## Saved entries
· · ·

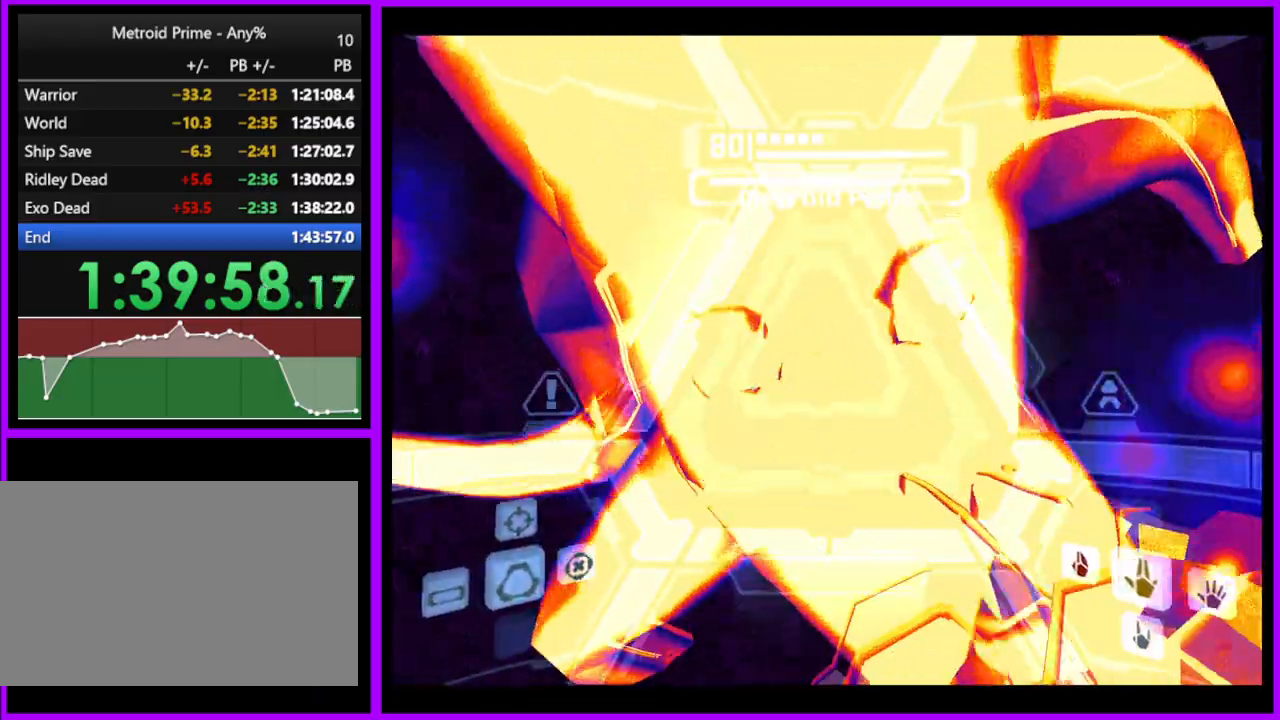
{"buttons": ["L1"], "left_stick": "center", "right_stick": "center", "events": [[267, "A", "down"], [333, "A", "up"]]}
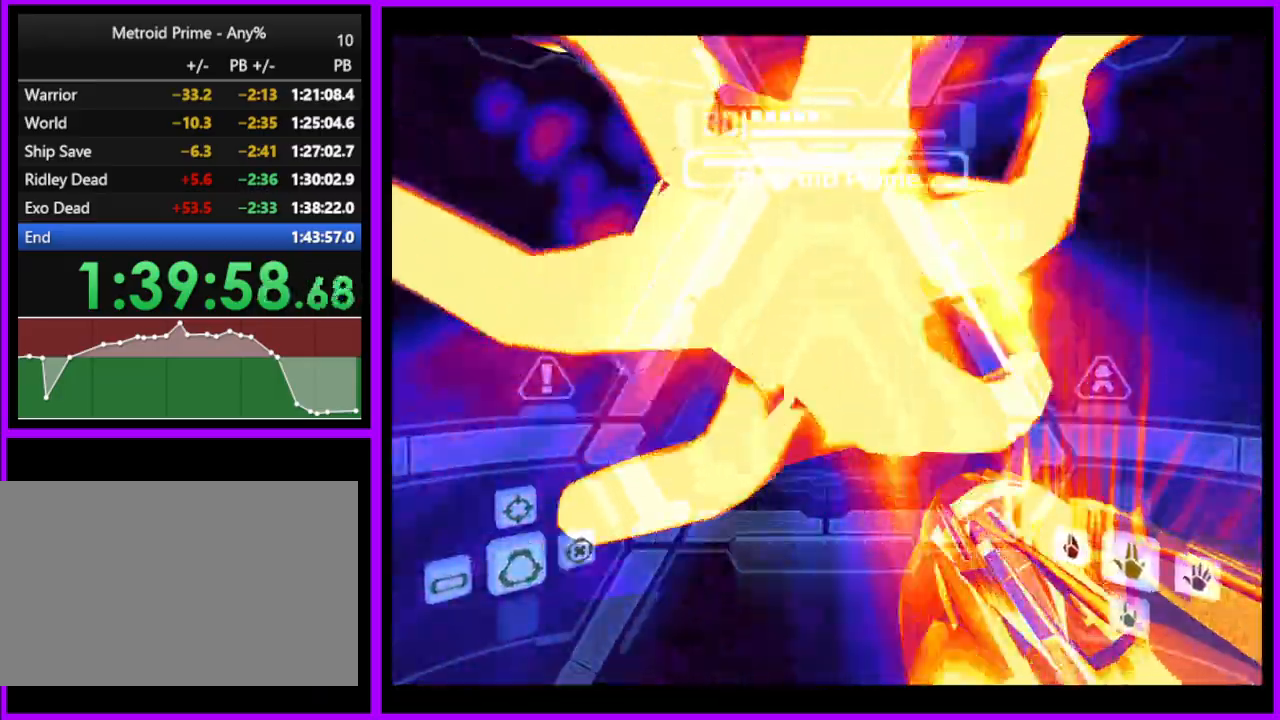
{"buttons": ["L1"], "left_stick": "center", "right_stick": "center", "events": []}
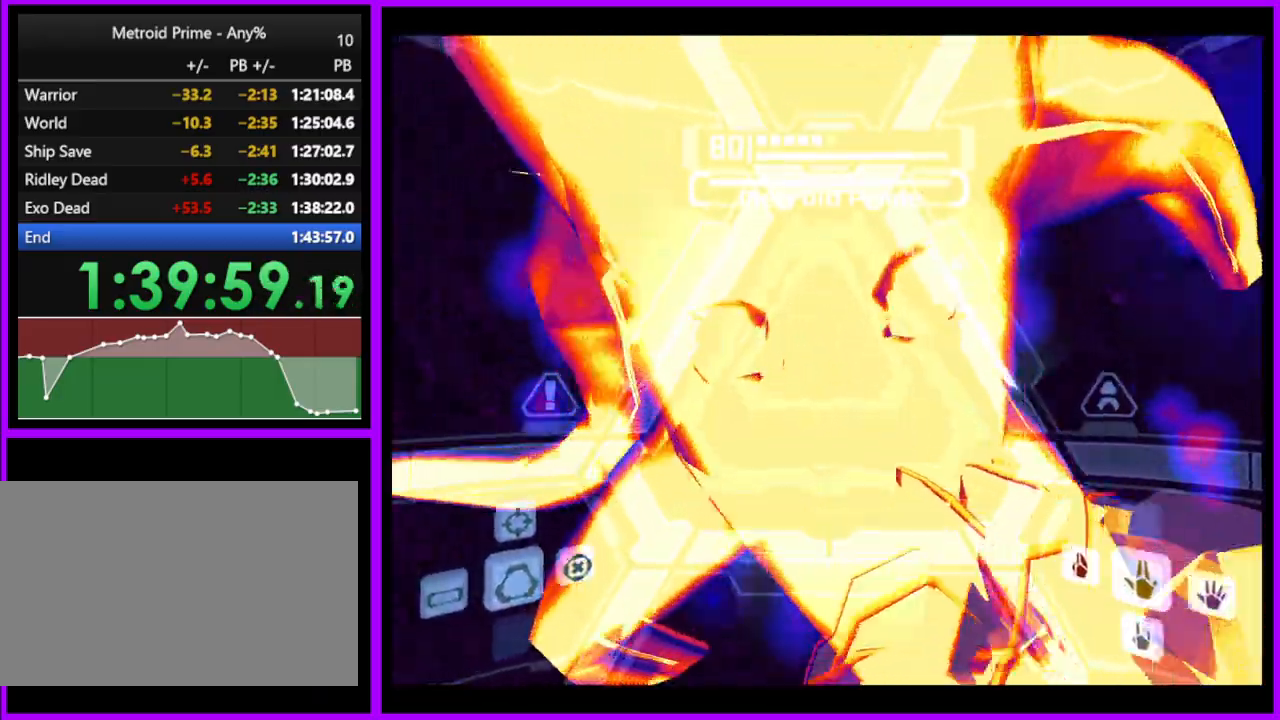
{"buttons": ["L1"], "left_stick": "center", "right_stick": "center", "events": [[250, "A", "down"], [300, "A", "up"]]}
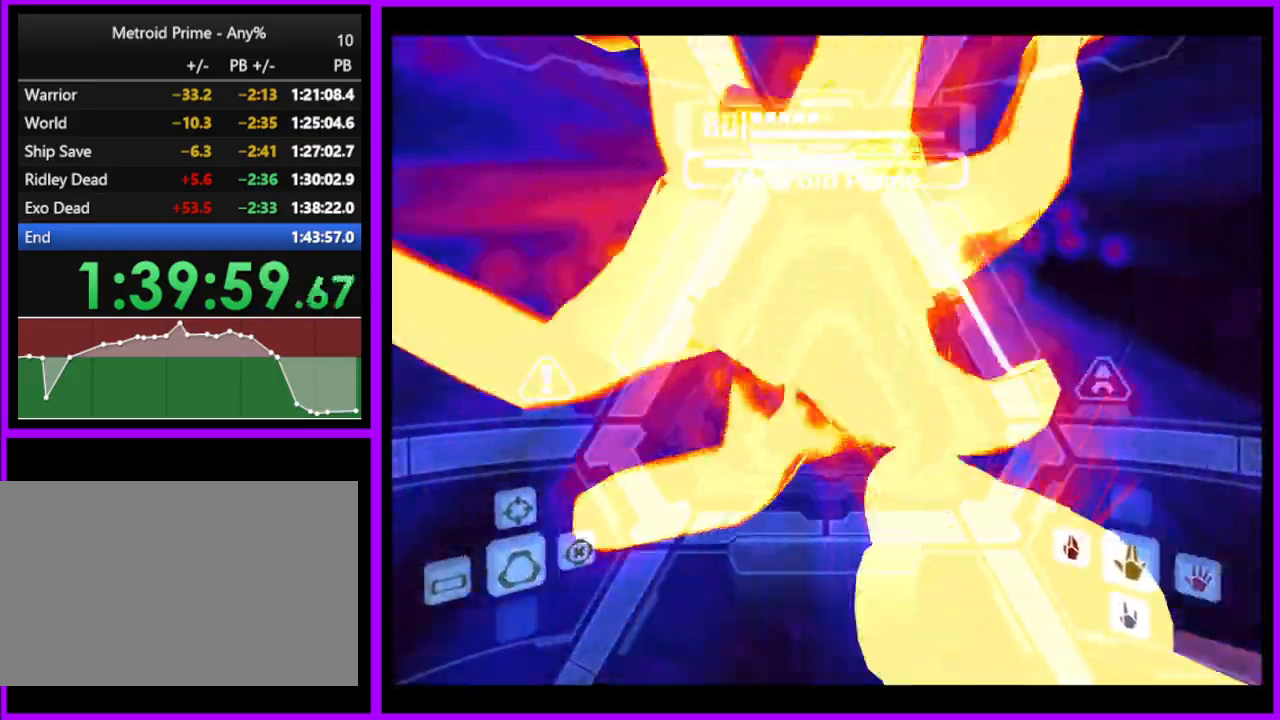
{"buttons": ["L1"], "left_stick": "center", "right_stick": "center", "events": []}
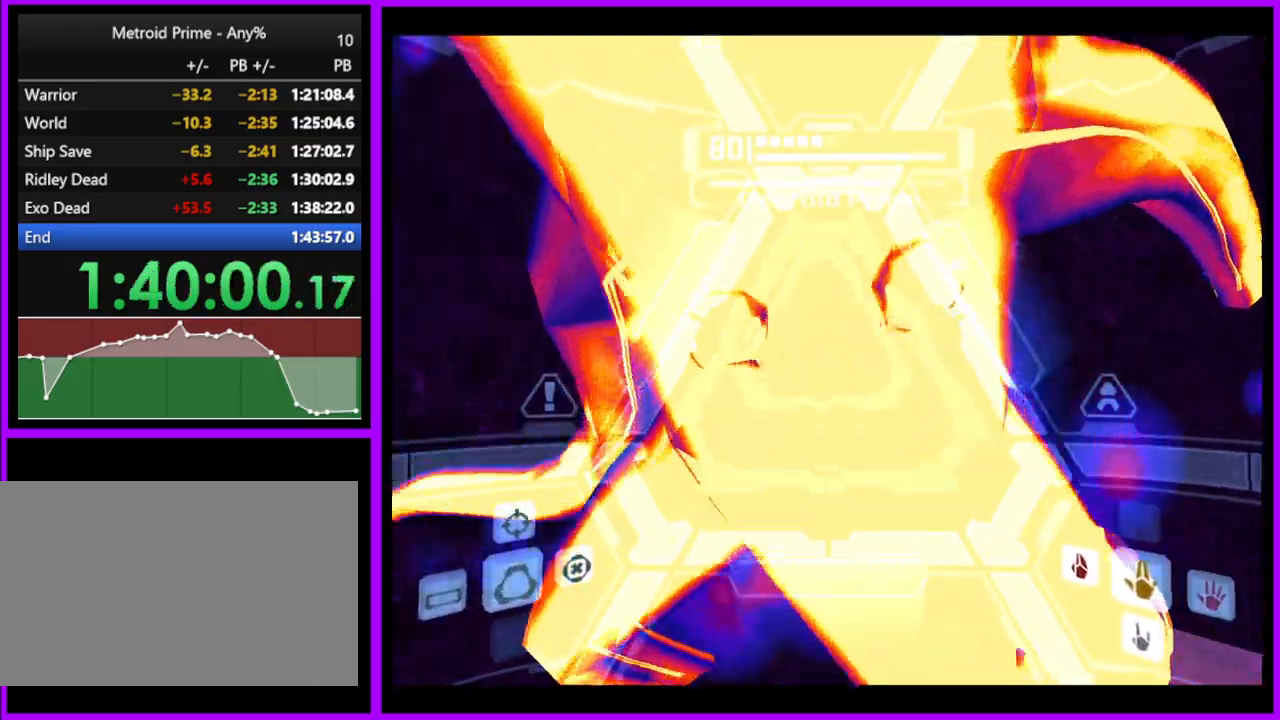
{"buttons": ["L1"], "left_stick": "center", "right_stick": "center", "events": [[183, "A", "down"], [267, "A", "up"]]}
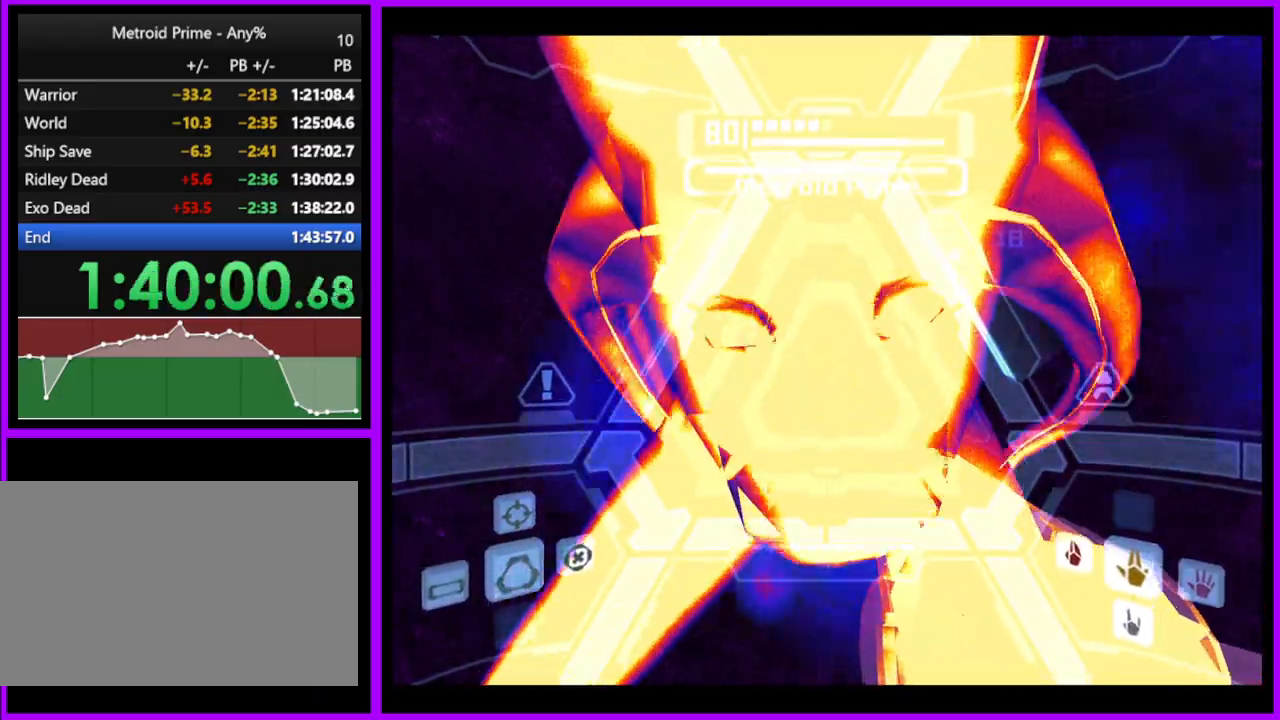
{"buttons": ["A", "L1"], "left_stick": "left", "right_stick": "center", "events": [[300, "A", "down"], [433, "left_stick", "left"]]}
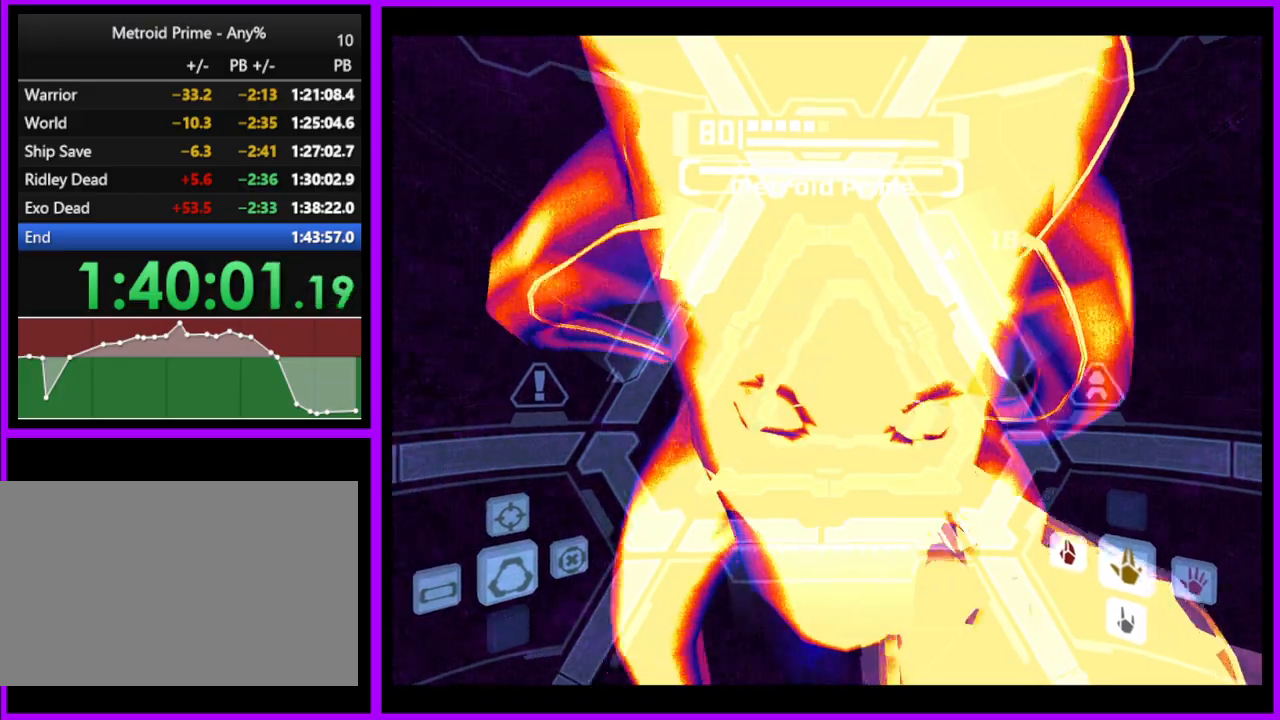
{"buttons": ["L1"], "left_stick": "left", "right_stick": "center", "events": [[50, "A", "up"], [50, "left_stick", "down-left"], [183, "A", "down"], [267, "left_stick", "left"], [367, "A", "up"]]}
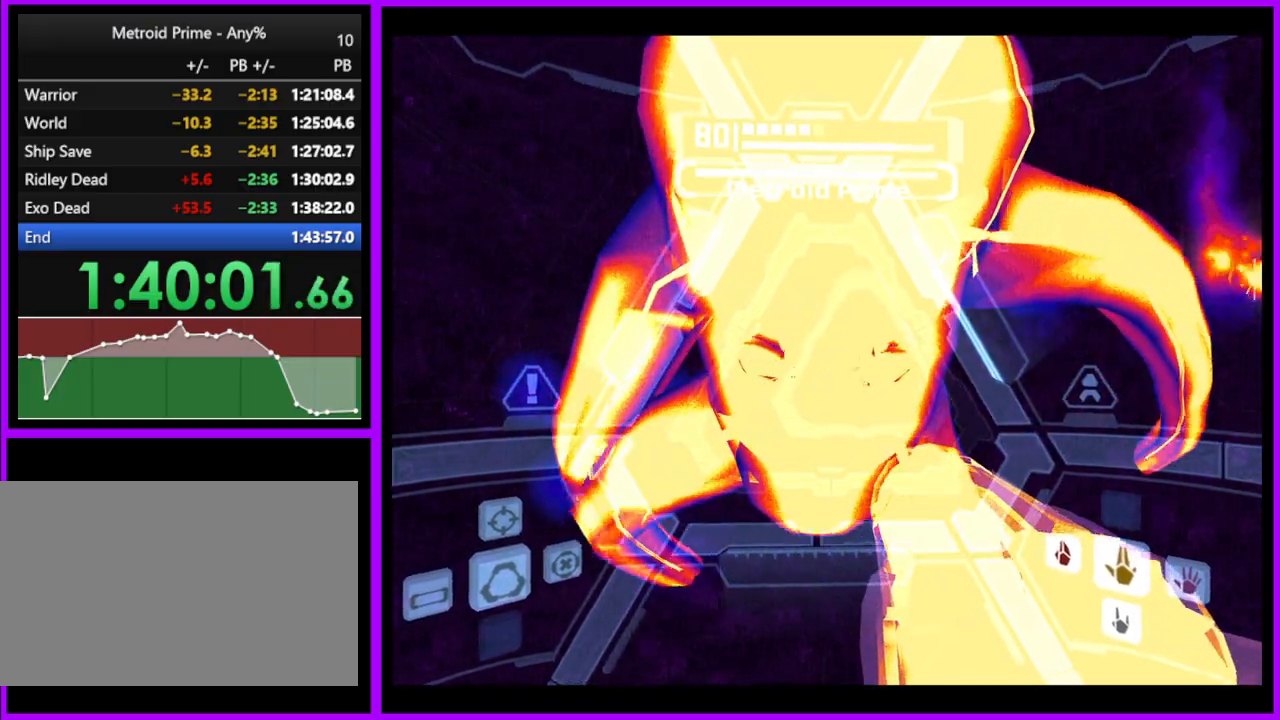
{"buttons": ["L1"], "left_stick": "down-left", "right_stick": "center", "events": [[33, "B", "down"], [100, "B", "up"], [400, "left_stick", "down-left"]]}
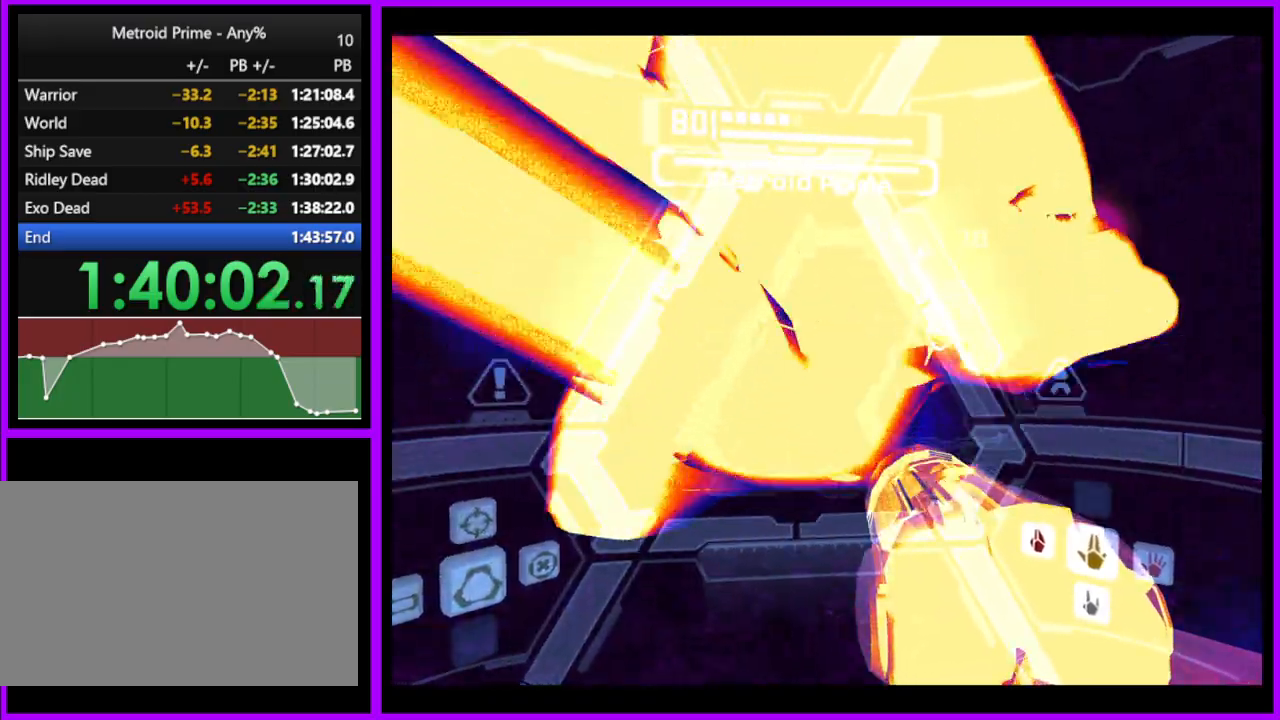
{"buttons": ["L1"], "left_stick": "down", "right_stick": "center", "events": [[83, "left_stick", "down"]]}
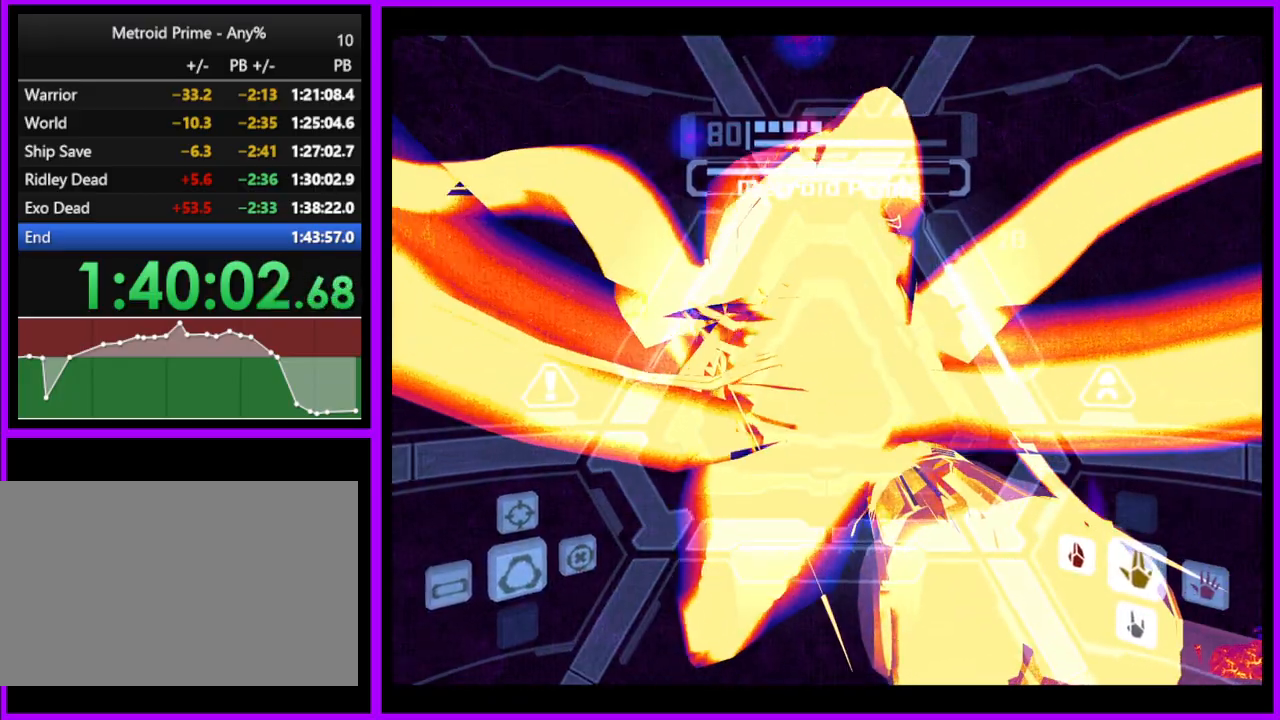
{"buttons": ["L1"], "left_stick": "down", "right_stick": "center", "events": []}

· · ·

## TO DO
You are asked to reproduce each line above exactly, but to exclude the pictures.

## SOLVED EXERCISE
{"buttons": ["L1"], "left_stick": "center", "right_stick": "center", "events": [[267, "A", "down"], [333, "A", "up"]]}
{"buttons": ["L1"], "left_stick": "center", "right_stick": "center", "events": []}
{"buttons": ["L1"], "left_stick": "center", "right_stick": "center", "events": [[250, "A", "down"], [300, "A", "up"]]}
{"buttons": ["L1"], "left_stick": "center", "right_stick": "center", "events": []}
{"buttons": ["L1"], "left_stick": "center", "right_stick": "center", "events": [[183, "A", "down"], [267, "A", "up"]]}
{"buttons": ["A", "L1"], "left_stick": "left", "right_stick": "center", "events": [[300, "A", "down"], [433, "left_stick", "left"]]}
{"buttons": ["L1"], "left_stick": "left", "right_stick": "center", "events": [[50, "A", "up"], [50, "left_stick", "down-left"], [183, "A", "down"], [267, "left_stick", "left"], [367, "A", "up"]]}
{"buttons": ["L1"], "left_stick": "down-left", "right_stick": "center", "events": [[33, "B", "down"], [100, "B", "up"], [400, "left_stick", "down-left"]]}
{"buttons": ["L1"], "left_stick": "down", "right_stick": "center", "events": [[83, "left_stick", "down"]]}
{"buttons": ["L1"], "left_stick": "down", "right_stick": "center", "events": []}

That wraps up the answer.